The disappointing Retail Sales data has heightened speculation that the US Dollar could face further weakness. Investors are increasingly confident that the trend of disinflation will persist, leading to expectations that the Fed might slash interest rates twice this year. The report spurred a notable shift in interest rate derivatives, now pricing in a higher likelihood of rate cuts commencing at the September Fed meeting, with additional reductions potentially following in November or December.

Despite market speculation, Fed officials maintain a conservative stance, advocating for only one rate cut within the year. Recent comments from policymakers highlight the ongoing effort to achieve a 2% inflation target, bolstered by the softer-than-expected CPI report for May. While this CPI data provided some relief, Fed members stressed the necessity of sustained disinflation over several months before altering the policy direction.
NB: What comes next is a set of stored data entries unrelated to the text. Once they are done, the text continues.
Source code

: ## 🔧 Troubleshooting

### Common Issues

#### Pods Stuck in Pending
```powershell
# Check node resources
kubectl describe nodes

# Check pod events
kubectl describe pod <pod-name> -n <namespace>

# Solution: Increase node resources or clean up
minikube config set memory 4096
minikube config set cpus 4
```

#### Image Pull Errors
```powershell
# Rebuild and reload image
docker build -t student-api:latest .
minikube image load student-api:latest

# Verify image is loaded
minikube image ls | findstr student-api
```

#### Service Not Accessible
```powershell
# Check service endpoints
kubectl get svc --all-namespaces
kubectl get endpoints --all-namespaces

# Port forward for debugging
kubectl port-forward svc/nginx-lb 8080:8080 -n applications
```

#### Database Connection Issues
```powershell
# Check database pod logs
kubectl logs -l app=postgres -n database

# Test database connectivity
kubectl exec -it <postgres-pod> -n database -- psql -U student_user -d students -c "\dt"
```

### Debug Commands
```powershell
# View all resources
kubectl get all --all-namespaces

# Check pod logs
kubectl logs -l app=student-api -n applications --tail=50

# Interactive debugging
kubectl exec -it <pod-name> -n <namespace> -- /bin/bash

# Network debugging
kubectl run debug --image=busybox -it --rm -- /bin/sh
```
Philadelphia Fed Bank President Patrick Harker recently endorsed maintaining the current interest rate levels to exert downward pressure on inflation across various sectors, including housing and auto services. Harker suggested that a single rate cut might be on the horizon, contingent on his economic projections materializing.

On the other side of the Atlantic, the Euro has been weighed down by political uncertainties following French President Emmanuel Macron's call for a snap election after his Centralist alliance was defeated by the National Rally in the European Parliament elections. Investors are apprehensive about the potential financial instability that an RN-led government could trigger in France, the EU’s second-largest economy.

Regarding monetary policy, ECB remains cautious, emphasizing the importance of keeping interest rates steady to prevent reigniting inflation. The ECB’s recent decision to cut the Deposit Facility Rate by 25 basis points in June marked the first such move since 2019, addressing persistent price pressures exacerbated by the Covid pandemic. ECB Chief Economist Philip Lane reiterated the need to maintain current interest rates, stressing that a prolonged period of disinflation in the service sector is essential before any further policy easing.

In the UK, the Pound Sterling displayed a mixed performance against major currencies as the market awaited the May CPI data, due on Wednesday:

The report is expected to shed light on the BoE’s potential timeline for interest rate reductions. Projections suggest that headline inflation might have eased to the BoE’s 2% target, down from April’s 2.3%. Meanwhile, the core CPI, which excludes volatile food and energy prices, is anticipated to slow to 3.5% from 3.9%.

Investors are particularly focused on service sector inflation, a significant contributor to the persistent inflationary pressures. Wage growth, a key driver of service sector inflation, has been robust, with Average Earnings excluding bonuses rising by 6.0% for the three months ending in April. This rate of wage increase remains significantly higher than the level required to bring core inflation down to the BoE’s target of 2%.